Zowel de thuistaal als de socio-economische thuissituatie van leerlingen vertonen een significante samenhang met de prestaties van begrijpend lezen. Wie thuis geen of minder Nederlands spreekt of uit een kwetsbare thuissituatie komt, doet het minder goed.
Het is niet zo dat bepaalde kenmerken (zoals thuistaal, leesplezier, gender…) sterker doorwegen op het gedaalde gemiddelde. Evoluties als een toenemende digitalisering of een stijgende multiculturaliteit zijn internationaal. Bij leerlingen die thuis lezen is de daling minder uitgesproken.
Het onderzoek geeft aan dat scholen in Vlaanderen duidelijk minder tijd besteden aan taal en lezen dan in de andere landen. In de Vlaamse scholen is de instructietijd in de loop van de jaren gedaald. De leeftijd van de gepeilde leerlingen ligt met 10,1 jaar ook vrij laag.
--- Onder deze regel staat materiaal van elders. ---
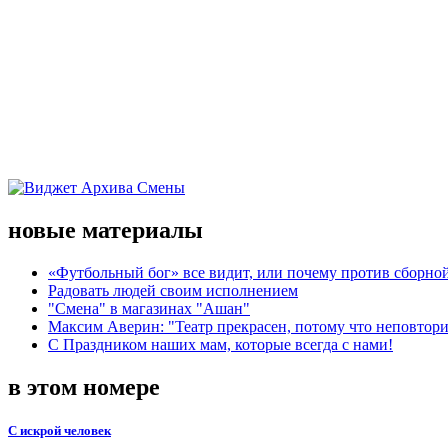
новые материалы
«Футбольный бог» все видит, или почему против сборной
Радовать людей своим исполнением
"Смена" в магазинах "Ашан"
Максим Аверин: "Театр прекрасен, потому что неповтор
С Праздником наших мам, которые всегда с нами!
в этом номере
С искрой человек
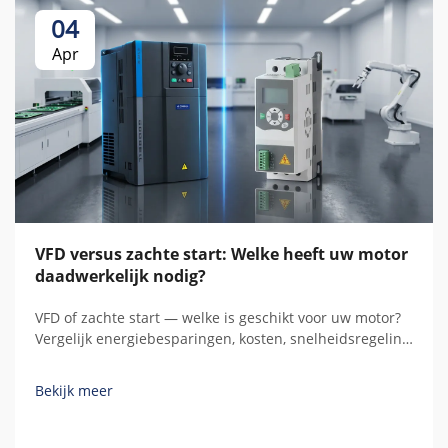
04
Apr
VFD versus zachte start: Welke heeft uw motor
daadwerkelijk nodig?
VFD of zachte start — welke is geschikt voor uw motor?
Vergelijk energiebesparingen, kosten, snelheidsregeling
en de totale bezitkosten over vijf jaar met behulp van
reële berekeningen voordat u koopt.
Bekijk meer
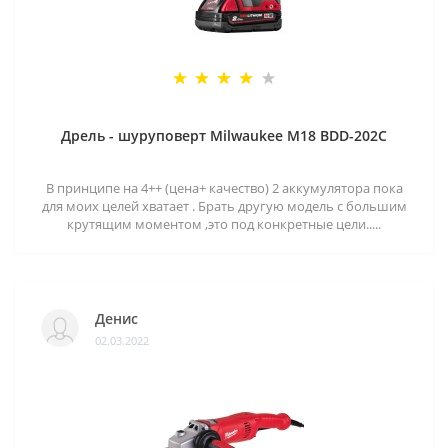
Дрель - шуруповерт Milwaukee M18 BDD-202C
В принципе на 4++ (цена+ качество) 2 аккумулятора пока
для моих целей хватает . Брать другую модель с большим
крутящим моментом ,это под конкретные цели.....
Денис
02.03.2022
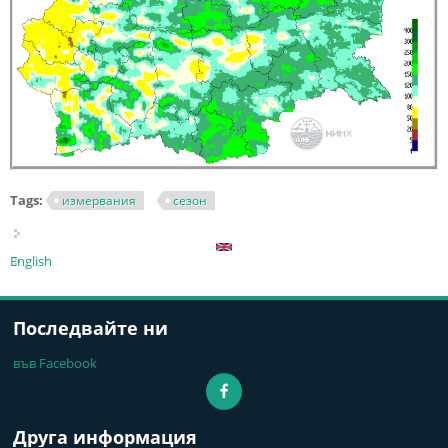
Tags:
измервания
сезон
English
Последвайте ни
във Facebook
Друга информация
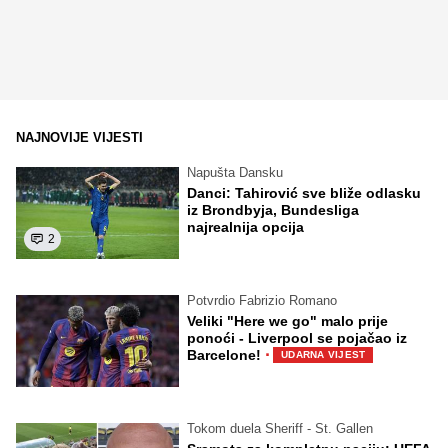
NAJNOVIJE VIJESTI
Napušta Dansku
Danci: Tahirović sve bliže odlasku
iz Brondbyja, Bundesliga
najrealnija opcija
2
Potvrdio Fabrizio Romano
Veliki "Here we go" malo prije
ponoći - Liverpool se pojačao iz
·
Barcelone!
UDARNA VIJEST
Tokom duela Sheriff - St. Gallen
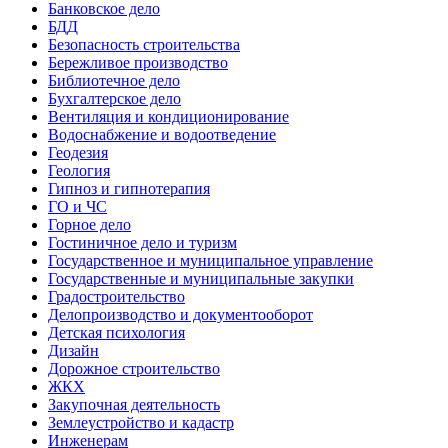
Банковское дело
БДД
Безопасность строительства
Бережливое производство
Библиотечное дело
Бухгалтерское дело
Вентиляция и кондиционирование
Водоснабжение и водоотведение
Геодезия
Геология
Гипноз и гипнотерапия
ГО и ЧС
Горное дело
Гостиничное дело и туризм
Государственное и муниципальное управление
Государственные и муниципальные закупки
Градостроительство
Делопроизводство и документооборот
Детская психология
Дизайн
Дорожное строительство
ЖКХ
Закупочная деятельность
Землеустройство и кадастр
Инженерам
Zowel leerlingen als ouders geven aan dat ze weinig positief staan tegenover lezen, 31% heeft zelfs een eerder negatieve houding tegenover lezen. Opmerkelijk is dat Vlaamse ouders aangeven dat ze weinig voorlezen aan hun kinderen. Leerlingen die iedere dag lezen, scoren merkelijk beter dan leerlingen die nauwelijks of nooit lezen.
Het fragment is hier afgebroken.